CFS is distributed as a research prototype; it is COMPLETELY
UNSUPPORTED software.  No warranty of any kind is provided.  We will
not be responsible if the system deletes all your files and emails the
cleartext directly to the NSA or your mother.  Also, we do not have
the resources to port the software to other platforms, although you
are welcome to do this yourself.  The software was developed under
SunOS and BSDI, and there are also unsupported user-contributed ports
available for AIX, HP/UX, Irix, Linux, Solaris and Ultrix.  We really
can't promise to provide any technical support at all, beyond the
source code itself.  We also maintain a mailing list for CFS users and
developers; subscription information is included with the source code.

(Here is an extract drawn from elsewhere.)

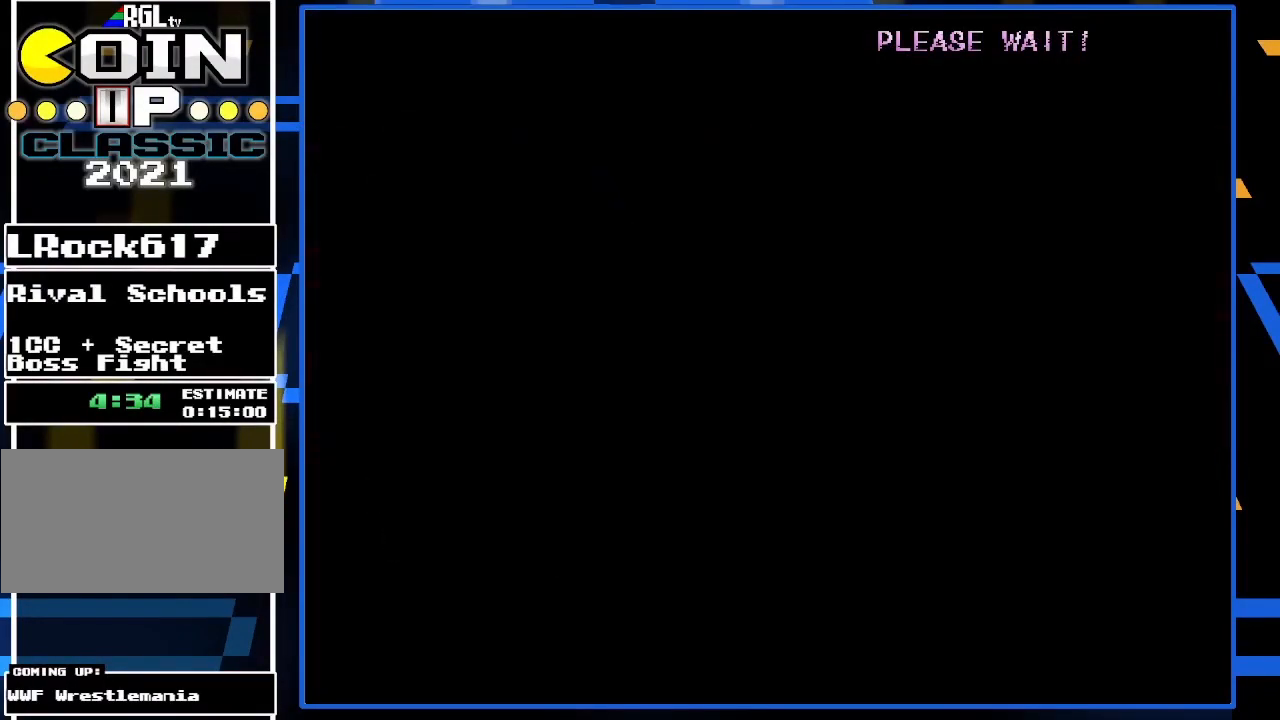
{"buttons": [], "left_stick": "center", "events": [[50, "START", "up"]]}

Because of export restrictions on cryptographic software, we are only
able to make the software available within the US and Canada to US and
Canadian citizens and permanent residents.  Unfortunately, we cannot
make it available for general anonymous ftp or other uncontrolled
access, nor can we allow others to do so.  Sorry.

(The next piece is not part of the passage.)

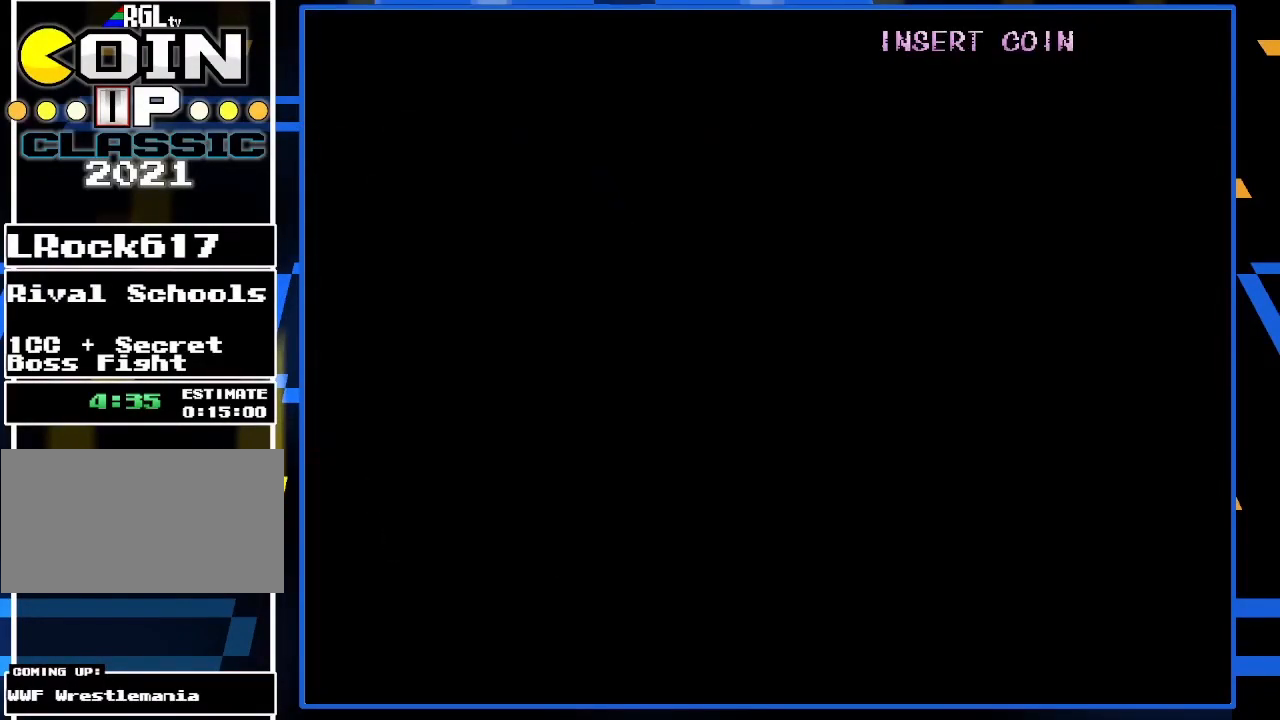
{"buttons": [], "left_stick": "center", "events": []}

Legal stuff from the README file:

 *              Copyright (c) 1992, 1993, 1994, 1995 by AT&T.
 * Permission to use, copy, and modify this software without fee
 * is hereby granted, provided that this entire notice is included in
 * all copies of any software which is or includes a copy or
 * modification of this software and in all copies of the supporting
 * documentation for such software.
 * This software is subject to United States export controls.  You may
 * not export it, in whole or in part, or cause or allow such export,
 * through act or omission, without prior authorization from the United
 * States government and written permission from AT&T.  In particular,
 * you may not make any part of this software available for general or
 * unrestricted distribution to others, nor may you disclose this software
 * to persons other than citizens and permanent residents of the United
 * States and Canada. 

If you would like a copy of the CFS source code, please read to the end
of this message and then send email to:

	[email protected]

DO NOT REPLY DIRECTLY TO THIS MESSAGE.  You must include a statement
that you are in the US or Canada, are a citizen or legal permanent
resident of the US or Canada, and have read and understand the license
conditions stated above.  Be sure to include an email address in a US-
or Canada-registered domain. The code will be sent to you via email in
a "shar" shell archive (a little over 300K bytes long).